Saint Francis de Sales 1567 – 1622
Patron Saint of
Journalists and Writers
Jack London’s legendary dog, Buck and Sergeant Preston’s trusty lead dog, Yukon King helped inspire me to go to Alaska. Two true gentlemen, Judges Peter Page and Bruce Monroe, understood why I had to leave after a lightning flash of a career in Juneau. Between my coming and going were experiences too unbelievable to report easily. For years I dared not even try. Now I have.
My gratitude for this extends to the nurses and staff of the Longmont United Hospital of Longmont, Colorado. Thirty-three years after Juneau, I spent more than nine months in Longmont United with a difficult leg wound. It was in those hospital beds that I began this long-delayed story.
Three staff members were most notable in their contributions to my effort. They all supported my writing this story, begun with pen on lined notebook paper while I was enduring the treatments.

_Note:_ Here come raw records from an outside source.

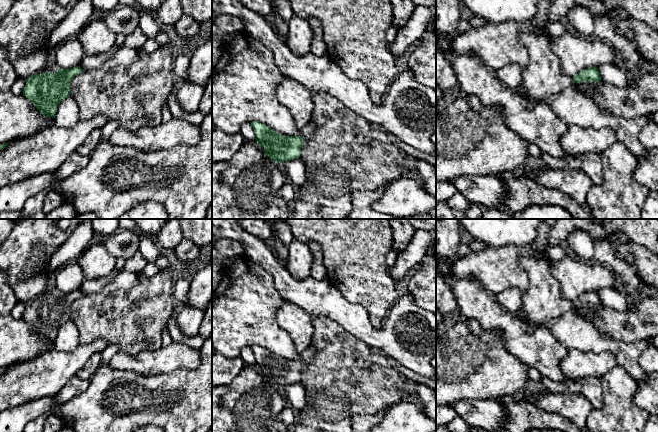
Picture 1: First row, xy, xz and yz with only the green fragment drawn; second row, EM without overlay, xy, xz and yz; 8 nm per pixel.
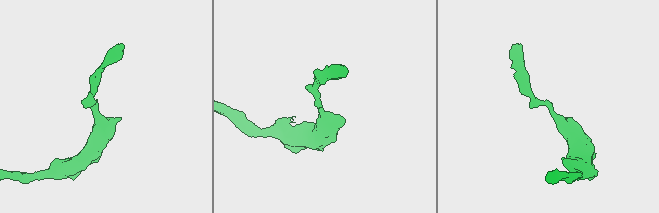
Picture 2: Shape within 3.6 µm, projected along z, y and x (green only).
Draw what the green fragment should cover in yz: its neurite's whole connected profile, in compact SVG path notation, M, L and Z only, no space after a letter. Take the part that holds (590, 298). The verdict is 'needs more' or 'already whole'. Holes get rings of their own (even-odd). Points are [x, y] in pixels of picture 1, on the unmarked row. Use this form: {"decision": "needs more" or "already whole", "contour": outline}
{"decision": "already whole", "contour": "M589 291L589 292L583 293L573 302L574 307L581 307L583 305L600 306L601 304L602 303L597 291Z"}

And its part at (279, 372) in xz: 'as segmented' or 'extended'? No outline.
extended

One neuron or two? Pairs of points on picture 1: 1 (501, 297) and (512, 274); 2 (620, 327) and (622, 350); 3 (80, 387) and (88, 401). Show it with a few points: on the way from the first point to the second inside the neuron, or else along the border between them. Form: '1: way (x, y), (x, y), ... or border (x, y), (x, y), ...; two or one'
1: border (523, 291), (517, 287), (507, 287), (495, 294); two
2: border (599, 332), (627, 341), (645, 340); two
3: border (90, 380), (90, 383), (82, 392), (63, 403); two

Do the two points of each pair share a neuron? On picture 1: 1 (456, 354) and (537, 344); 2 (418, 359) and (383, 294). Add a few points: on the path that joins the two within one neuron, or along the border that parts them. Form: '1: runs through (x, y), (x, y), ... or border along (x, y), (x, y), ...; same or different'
1: border along (491, 329), (499, 330), (504, 347), (523, 363); different
2: border along (397, 301), (391, 308), (386, 320), (378, 328); different

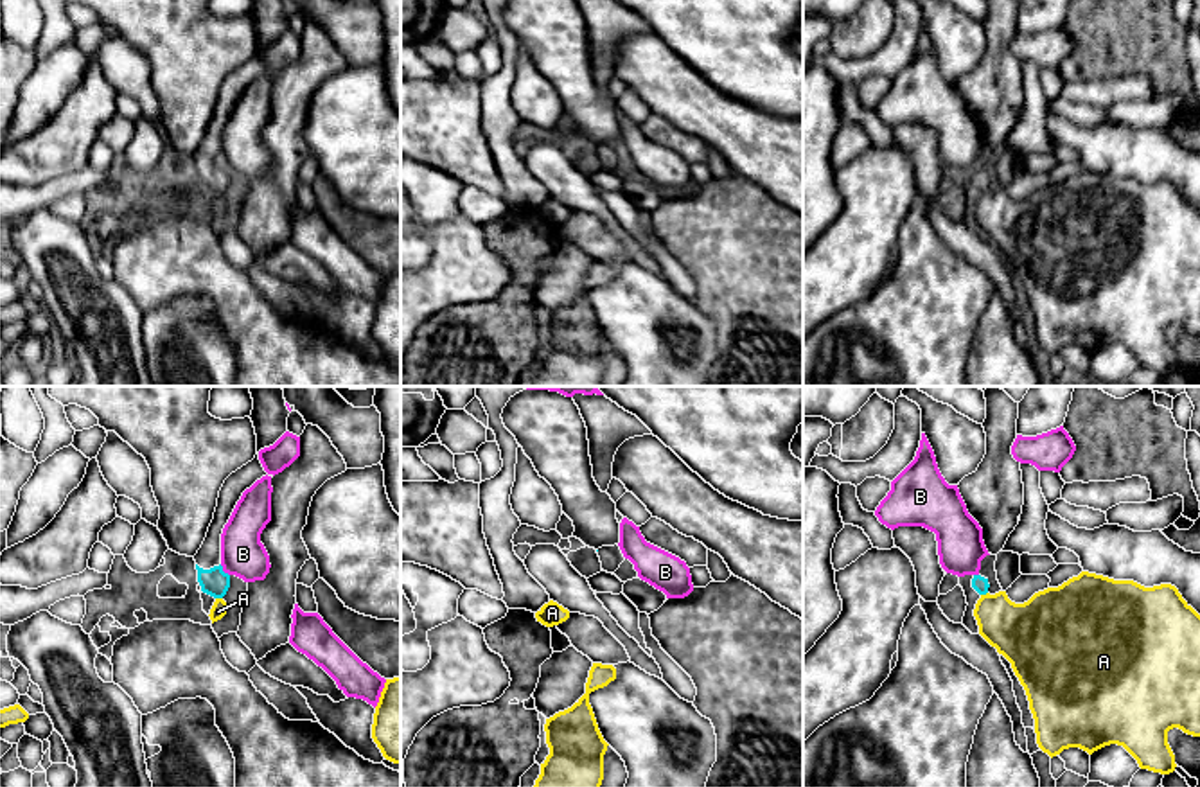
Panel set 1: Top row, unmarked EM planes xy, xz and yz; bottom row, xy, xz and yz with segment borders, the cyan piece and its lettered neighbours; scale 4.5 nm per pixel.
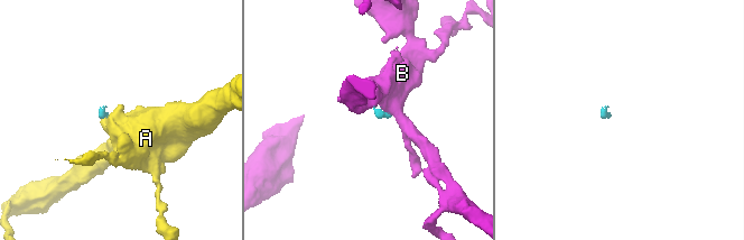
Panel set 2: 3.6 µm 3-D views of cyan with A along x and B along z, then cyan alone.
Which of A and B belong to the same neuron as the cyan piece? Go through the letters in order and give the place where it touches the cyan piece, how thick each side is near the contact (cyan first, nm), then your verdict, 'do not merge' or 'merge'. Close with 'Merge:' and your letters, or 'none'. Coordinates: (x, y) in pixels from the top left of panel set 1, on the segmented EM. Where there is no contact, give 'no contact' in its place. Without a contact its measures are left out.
A: meets cyan in xy at (220, 597); 120 nm thick on the cyan side, 70 nm on the other; do not merge
B: meets cyan in xy at (221, 570); 120 nm thick on the cyan side, 200 nm on the other; do not merge
Merge: none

Michael Weerts, a humane human resource director, continually brought peace and caring to the caregivers on the floor. Those angels of mercy were called to do their professional work under the press of personal difficulties and in the face of the arrogant persona of some of the doctors. Michael’s compassion overflowed the staff and into my life.
Josh Sonka, an unusual maintenance man, first caught my attention when he shared his cultural identity and language with a Polish-speaking hospice patient, who died shortly thereafter. Josh had escaped Communist Poland through the Berlin Wall to become a proud American citizen with an honorable Army service record. He offered encouragement and linguist expertise to my writing. His real life story rivals almost all the novels I have read and probably everything I hope to write.
A third notable was Nancy Cardona, a gifted massage therapist with proud Spanish ancestry. She had left Columbia as a young woman to become an American citizen with a miraculous destiny. Her healing touch helped keep the voracious pain at bay after the traditional morphine injections and numerous pills had failed. It is unlikely that I could have written this without her.
At times I began to doubt that it all happened, the Alaska experience as well as the hospital nightmare. However, I will never let perfect accuracy stand in the way of a good story. Truth in writing sometimes is worn as a loose garment, much like a hospital gown with its opening in the back.